We can apply a similar approach to Jefferson’s relationship with Sally Hemings. Nothing can justify what happened, but I reiterate — the purpose of this article was not once to justify. Rather, we must examine the full scope of these incidents to better understand Jefferson’s character. Here too it seems that his moral sense burdened him a great deal, as there is evidence that he regretted fathering her illegitimate children. Notably, the Hemingses were the only slaves he freed upon his death, and Sally herself lived the rest of her life a free woman. Before her death, she even left her children several mementos of her former master — not the embittered loathing for him that we might expect. 

Of course, it is very possible that Hemings was emotionally manipulated or could not otherwise appreciate the full extent of her abuse, but these circumstances do leave ambiguity. We can see that drawing from the Hemings case to characterize Jefferson as a heartless monster is not nearly as straightforward as it’s commonly believed.

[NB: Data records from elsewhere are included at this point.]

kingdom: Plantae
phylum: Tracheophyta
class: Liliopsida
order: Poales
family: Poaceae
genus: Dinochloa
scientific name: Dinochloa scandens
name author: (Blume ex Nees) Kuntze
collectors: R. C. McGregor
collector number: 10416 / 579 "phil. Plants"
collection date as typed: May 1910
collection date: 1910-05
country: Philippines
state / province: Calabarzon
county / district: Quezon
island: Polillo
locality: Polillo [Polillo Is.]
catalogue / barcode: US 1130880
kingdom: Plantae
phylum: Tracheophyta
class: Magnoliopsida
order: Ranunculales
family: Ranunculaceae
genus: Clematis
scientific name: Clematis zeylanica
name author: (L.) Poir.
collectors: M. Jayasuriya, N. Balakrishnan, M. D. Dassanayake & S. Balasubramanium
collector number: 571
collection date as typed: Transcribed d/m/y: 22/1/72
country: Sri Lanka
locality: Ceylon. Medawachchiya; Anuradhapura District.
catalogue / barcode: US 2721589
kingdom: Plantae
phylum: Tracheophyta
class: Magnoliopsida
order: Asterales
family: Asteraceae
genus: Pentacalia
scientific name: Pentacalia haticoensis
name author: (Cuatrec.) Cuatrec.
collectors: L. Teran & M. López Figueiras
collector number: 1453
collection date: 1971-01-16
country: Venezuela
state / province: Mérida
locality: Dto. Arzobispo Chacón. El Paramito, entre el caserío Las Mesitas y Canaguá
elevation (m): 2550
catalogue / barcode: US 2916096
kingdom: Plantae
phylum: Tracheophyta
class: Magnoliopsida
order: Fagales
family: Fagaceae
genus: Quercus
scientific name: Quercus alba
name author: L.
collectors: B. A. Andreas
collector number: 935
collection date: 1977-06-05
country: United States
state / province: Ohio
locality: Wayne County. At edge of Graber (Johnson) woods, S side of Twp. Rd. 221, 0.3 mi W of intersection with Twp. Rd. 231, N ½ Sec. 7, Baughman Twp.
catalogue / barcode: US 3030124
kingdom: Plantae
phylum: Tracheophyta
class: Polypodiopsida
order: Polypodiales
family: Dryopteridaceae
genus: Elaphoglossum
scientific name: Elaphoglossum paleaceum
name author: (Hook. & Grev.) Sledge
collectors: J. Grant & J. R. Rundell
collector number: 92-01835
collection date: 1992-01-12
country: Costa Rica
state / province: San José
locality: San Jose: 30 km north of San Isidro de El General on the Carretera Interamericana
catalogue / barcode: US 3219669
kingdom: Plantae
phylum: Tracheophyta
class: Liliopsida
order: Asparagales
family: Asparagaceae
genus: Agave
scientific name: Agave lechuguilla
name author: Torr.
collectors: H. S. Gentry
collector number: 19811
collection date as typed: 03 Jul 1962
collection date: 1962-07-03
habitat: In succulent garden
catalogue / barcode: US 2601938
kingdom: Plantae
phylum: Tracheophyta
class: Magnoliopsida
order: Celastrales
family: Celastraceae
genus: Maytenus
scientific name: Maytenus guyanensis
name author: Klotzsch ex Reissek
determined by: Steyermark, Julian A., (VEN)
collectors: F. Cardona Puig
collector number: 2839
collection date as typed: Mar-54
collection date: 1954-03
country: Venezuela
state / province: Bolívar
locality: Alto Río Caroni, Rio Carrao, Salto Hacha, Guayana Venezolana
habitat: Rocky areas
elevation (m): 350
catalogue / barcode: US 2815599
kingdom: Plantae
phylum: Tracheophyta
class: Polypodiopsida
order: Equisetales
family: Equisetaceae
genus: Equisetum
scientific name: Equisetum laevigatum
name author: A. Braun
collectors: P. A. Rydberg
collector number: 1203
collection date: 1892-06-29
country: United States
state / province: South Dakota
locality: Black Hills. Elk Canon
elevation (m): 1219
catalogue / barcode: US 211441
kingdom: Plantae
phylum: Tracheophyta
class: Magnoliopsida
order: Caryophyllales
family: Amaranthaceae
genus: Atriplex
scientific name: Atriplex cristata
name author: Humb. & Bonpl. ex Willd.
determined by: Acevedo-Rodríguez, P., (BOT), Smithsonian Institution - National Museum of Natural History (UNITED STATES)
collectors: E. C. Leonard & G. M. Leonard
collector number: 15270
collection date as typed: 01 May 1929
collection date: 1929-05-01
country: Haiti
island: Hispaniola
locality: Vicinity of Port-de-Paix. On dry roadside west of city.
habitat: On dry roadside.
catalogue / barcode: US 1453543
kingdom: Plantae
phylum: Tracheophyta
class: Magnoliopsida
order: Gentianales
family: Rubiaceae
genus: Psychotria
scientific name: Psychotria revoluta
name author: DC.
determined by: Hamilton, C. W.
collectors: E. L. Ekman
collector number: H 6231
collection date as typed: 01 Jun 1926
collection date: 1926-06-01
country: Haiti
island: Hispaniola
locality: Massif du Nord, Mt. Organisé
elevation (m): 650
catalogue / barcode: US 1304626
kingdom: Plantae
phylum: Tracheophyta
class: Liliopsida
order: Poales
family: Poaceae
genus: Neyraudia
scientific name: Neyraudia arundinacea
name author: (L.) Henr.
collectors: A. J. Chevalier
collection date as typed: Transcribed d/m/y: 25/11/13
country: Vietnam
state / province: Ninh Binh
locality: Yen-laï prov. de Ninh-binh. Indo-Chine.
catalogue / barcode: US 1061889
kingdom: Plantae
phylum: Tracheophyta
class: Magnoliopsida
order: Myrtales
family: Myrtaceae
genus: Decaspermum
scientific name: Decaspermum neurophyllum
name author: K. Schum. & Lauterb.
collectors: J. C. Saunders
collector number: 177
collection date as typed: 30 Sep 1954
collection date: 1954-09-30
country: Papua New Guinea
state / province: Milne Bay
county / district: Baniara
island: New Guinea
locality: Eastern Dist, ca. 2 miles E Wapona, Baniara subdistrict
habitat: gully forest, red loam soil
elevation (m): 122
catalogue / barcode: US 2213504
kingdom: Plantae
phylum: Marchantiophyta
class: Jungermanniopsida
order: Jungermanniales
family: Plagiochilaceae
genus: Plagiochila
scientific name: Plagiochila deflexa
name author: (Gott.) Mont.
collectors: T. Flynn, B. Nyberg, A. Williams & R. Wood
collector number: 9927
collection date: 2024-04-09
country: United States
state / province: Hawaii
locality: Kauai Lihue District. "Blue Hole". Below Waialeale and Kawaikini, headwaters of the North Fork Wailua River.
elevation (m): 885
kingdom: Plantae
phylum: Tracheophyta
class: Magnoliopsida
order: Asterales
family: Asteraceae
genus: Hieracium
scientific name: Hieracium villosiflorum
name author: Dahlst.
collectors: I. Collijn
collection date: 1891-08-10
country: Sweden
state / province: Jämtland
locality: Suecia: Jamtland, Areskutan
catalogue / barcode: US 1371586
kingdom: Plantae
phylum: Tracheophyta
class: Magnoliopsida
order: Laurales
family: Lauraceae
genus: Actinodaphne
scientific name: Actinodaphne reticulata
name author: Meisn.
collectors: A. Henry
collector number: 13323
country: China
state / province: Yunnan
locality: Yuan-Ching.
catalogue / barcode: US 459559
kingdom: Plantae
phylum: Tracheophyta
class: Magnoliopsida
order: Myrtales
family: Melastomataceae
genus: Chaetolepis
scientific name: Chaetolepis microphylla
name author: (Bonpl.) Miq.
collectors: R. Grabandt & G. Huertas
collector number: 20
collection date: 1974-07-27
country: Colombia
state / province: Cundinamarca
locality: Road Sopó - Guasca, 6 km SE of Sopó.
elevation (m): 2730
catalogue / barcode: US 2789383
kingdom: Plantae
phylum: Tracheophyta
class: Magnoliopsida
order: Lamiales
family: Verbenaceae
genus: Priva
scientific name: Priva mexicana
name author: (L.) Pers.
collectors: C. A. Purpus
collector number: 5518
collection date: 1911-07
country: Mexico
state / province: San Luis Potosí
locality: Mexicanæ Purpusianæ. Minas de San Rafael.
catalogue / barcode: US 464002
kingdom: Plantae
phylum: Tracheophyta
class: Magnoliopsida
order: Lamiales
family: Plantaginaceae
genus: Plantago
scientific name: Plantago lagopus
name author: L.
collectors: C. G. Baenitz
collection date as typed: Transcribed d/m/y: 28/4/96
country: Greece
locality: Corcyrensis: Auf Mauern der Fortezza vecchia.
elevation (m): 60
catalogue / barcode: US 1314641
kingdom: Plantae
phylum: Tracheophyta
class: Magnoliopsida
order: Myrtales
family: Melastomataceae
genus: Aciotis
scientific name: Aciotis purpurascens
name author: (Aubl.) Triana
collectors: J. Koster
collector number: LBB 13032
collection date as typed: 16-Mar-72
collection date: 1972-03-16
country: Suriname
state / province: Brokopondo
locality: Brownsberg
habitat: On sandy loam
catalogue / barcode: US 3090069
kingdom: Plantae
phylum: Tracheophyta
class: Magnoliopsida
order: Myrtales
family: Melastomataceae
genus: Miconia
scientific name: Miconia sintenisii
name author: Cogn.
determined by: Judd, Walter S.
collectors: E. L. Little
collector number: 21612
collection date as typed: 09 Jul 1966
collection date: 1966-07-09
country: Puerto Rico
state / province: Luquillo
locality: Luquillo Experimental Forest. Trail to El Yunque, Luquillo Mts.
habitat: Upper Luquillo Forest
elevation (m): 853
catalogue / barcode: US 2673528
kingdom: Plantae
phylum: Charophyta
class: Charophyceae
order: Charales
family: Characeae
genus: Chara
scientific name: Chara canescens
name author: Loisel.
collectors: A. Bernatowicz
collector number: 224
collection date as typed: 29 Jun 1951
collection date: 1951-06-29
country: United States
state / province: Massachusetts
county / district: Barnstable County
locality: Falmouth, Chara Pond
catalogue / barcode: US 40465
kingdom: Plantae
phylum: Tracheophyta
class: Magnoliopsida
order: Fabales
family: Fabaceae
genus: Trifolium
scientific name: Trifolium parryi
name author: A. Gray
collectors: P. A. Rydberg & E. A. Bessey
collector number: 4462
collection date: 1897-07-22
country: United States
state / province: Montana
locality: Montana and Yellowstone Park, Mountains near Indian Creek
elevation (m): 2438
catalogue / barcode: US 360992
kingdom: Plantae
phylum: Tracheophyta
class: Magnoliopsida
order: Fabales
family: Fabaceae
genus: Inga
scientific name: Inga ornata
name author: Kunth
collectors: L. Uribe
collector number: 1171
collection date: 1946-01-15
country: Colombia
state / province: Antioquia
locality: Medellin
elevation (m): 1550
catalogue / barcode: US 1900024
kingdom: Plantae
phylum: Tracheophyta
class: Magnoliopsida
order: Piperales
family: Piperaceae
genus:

How, then, to make sense of all this? We have clearly established that passing judgment on Jefferson is convoluted to no end — so how must we proceed? Are we to perceive Jefferson as the great man who wrote the Declaration of Independence and condemned slavery in the public sphere, or the slaveholder who had children with young Sally Hemings? If he was the first man, surely we must celebrate him; if he was the second man, not so. Which is it?

The answer is surprisingly straightforward and concurrently frustrating — he was both. The question of celebrating Thomas Jefferson cannot be definitively resolved. This is ultimately the point. We do not study history to simply sort through facts “for” and “against” an individual, then plug them into some grand calculus to determine whether or not he is worthy of celebration. My argument here is not to dictate a yes or no, but to expose the real complexities of that question. We can commemorate his achievements and at once acknowledge his flaws and contradictions.

And indeed, the Jefferson question has revealed a number of significant considerations to this end. For one, we must not allow his defects to distort his many contributions to the United States. That he wrote the Declaration of Independence is just as much a reality as his ownership of hundreds of slaves. For another, we must exercise historical empathy before we pass judgment on our predecessors. A choice that seems obvious now, plucked from context and presented under modern scrutiny, was likely not so for them. 

Most importantly, we ought not settle for the deceptively simple facts at face value.

Most importantly, we ought not settle for the deceptively simple facts at face value. We tend to rely on these two-dimensional caricatures, ascribing great evil to an individual at a moment’s notice, because it’s convenient. I reject the disturbingly popular tendency to dismiss historical figures as two-dimensional caricatures the likes of “slaveholder” and “racist,” without knowing and seriously engaging in the realities and the contextual nuances of their time. When we do explore beneath the surface and take the time to understand — to really understand — we find that there is far more to the picture than we imagined.